[Supplied data Boundary: Start]
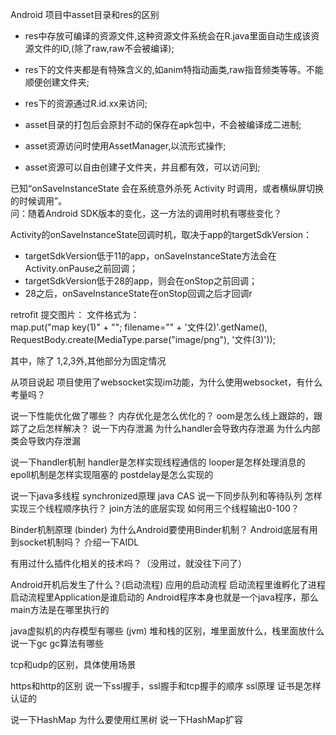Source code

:Android 项目中asset目录和res的区别 
* res中存放可编译的资源文件,这种资源文件系统会在R.java里面自动生成该资源文件的ID,(除了raw,raw不会被编译);
* res下的文件夹都是有特殊含义的,如anim特指动画类,raw指音频类等等。不能顺便创建文件夹;
* res下的资源通过R.id.xx来访问;

* asset目录的打包后会原封不动的保存在apk包中，不会被编译成二进制;
* asset资源访问时使用AssetManager,以流形式操作;
* asset资源可以自由创建子文件夹，并且都有效，可以访问到;


已知“onSaveInstanceState 会在系统意外杀死 Activity 时调用，或者横纵屏切换的时候调用”。   
问：随着Android SDK版本的变化，这一方法的调用时机有哪些变化？     

Activity的onSaveInstanceState回调时机，取决于app的targetSdkVersion：    
* targetSdkVersion低于11的app，onSaveInstanceState方法会在Activity.onPause之前回调；
* targetSdkVersion低于28的app，则会在onStop之前回调；
* 28之后，onSaveInstanceState在onStop回调之后才回调r


retrofit 提交图片：
文件格式为：  
 map.put("map key(1)" + "\"; filename=\"" + '文件(2)'.getName(),
                    RequestBody.create(MediaType.parse("image/png"), '文件(3)'));  
 
其中，除了 1,2,3外,其他部分为固定情况




从项目说起
项目使用了websocket实现im功能，为什么使用websocket，有什么考量吗？

说一下性能优化做了哪些？
内存优化是怎么优化的？
oom是怎么线上跟踪的，跟踪了之后怎样解决？
说一下内存泄漏
为什么handler会导致内存泄漏
为什么内部类会导致内存泄漏

说一下handler机制
handler是怎样实现线程通信的
looper是怎样处理消息的
epoll机制是怎样实现阻塞的
postdelay是怎么实现的

说一下java多线程
synchronized原理
java CAS
说一下同步队列和等待队列
怎样实现三个线程顺序执行？
join方法的底层实现
如何用三个线程输出0-100？

Binder机制原理 (binder)
为什么Android要使用Binder机制？
Android底层有用到socket机制吗？
介绍一下AIDL

有用过什么插件化相关的技术吗？（没用过，就没往下问了）

Android开机后发生了什么？(启动流程)
应用的启动流程
启动流程里谁孵化了进程
启动流程里Application是谁启动的
Android程序本身也就是一个java程序，那么main方法是在哪里执行的

java虚拟机的内存模型有哪些 (jvm)
堆和栈的区别，堆里面放什么，栈里面放什么
说一下gc
gc算法有哪些

tcp和udp的区别，具体使用场景 

https和http的区别
说一下ssl握手，ssl握手和tcp握手的顺序
ssl原理
证书是怎样认证的

说一下HashMap
为什么要使用红黑树
说一下HashMap扩容
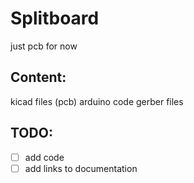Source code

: # Splitboard

just pcb for now

## Content:

kicad files (pcb)
arduino code
gerber files

## TODO:

- [ ] add code
- [ ] add links to documentation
[Supplied data Boundary: End]
» Directive
In the entries above, find the line with "oom是怎么线上跟踪的，跟踪了之后怎样解决？" and the line with "just pcb for now". Write out exactly those two lines and every line between them, pictures excluded.

» Solved problem
oom是怎么线上跟踪的，跟踪了之后怎样解决？
说一下内存泄漏
为什么handler会导致内存泄漏
为什么内部类会导致内存泄漏

说一下handler机制
handler是怎样实现线程通信的
looper是怎样处理消息的
epoll机制是怎样实现阻塞的
postdelay是怎么实现的

说一下java多线程
synchronized原理
java CAS
说一下同步队列和等待队列
怎样实现三个线程顺序执行？
join方法的底层实现
如何用三个线程输出0-100？

Binder机制原理 (binder)
为什么Android要使用Binder机制？
Android底层有用到socket机制吗？
介绍一下AIDL

有用过什么插件化相关的技术吗？（没用过，就没往下问了）

Android开机后发生了什么？(启动流程)
应用的启动流程
启动流程里谁孵化了进程
启动流程里Application是谁启动的
Android程序本身也就是一个java程序，那么main方法是在哪里执行的

java虚拟机的内存模型有哪些 (jvm)
堆和栈的区别，堆里面放什么，栈里面放什么
说一下gc
gc算法有哪些

tcp和udp的区别，具体使用场景 

https和http的区别
说一下ssl握手，ssl握手和tcp握手的顺序
ssl原理
证书是怎样认证的

说一下HashMap
为什么要使用红黑树
说一下HashMap扩容
Source code

: # Splitboard

just pcb for now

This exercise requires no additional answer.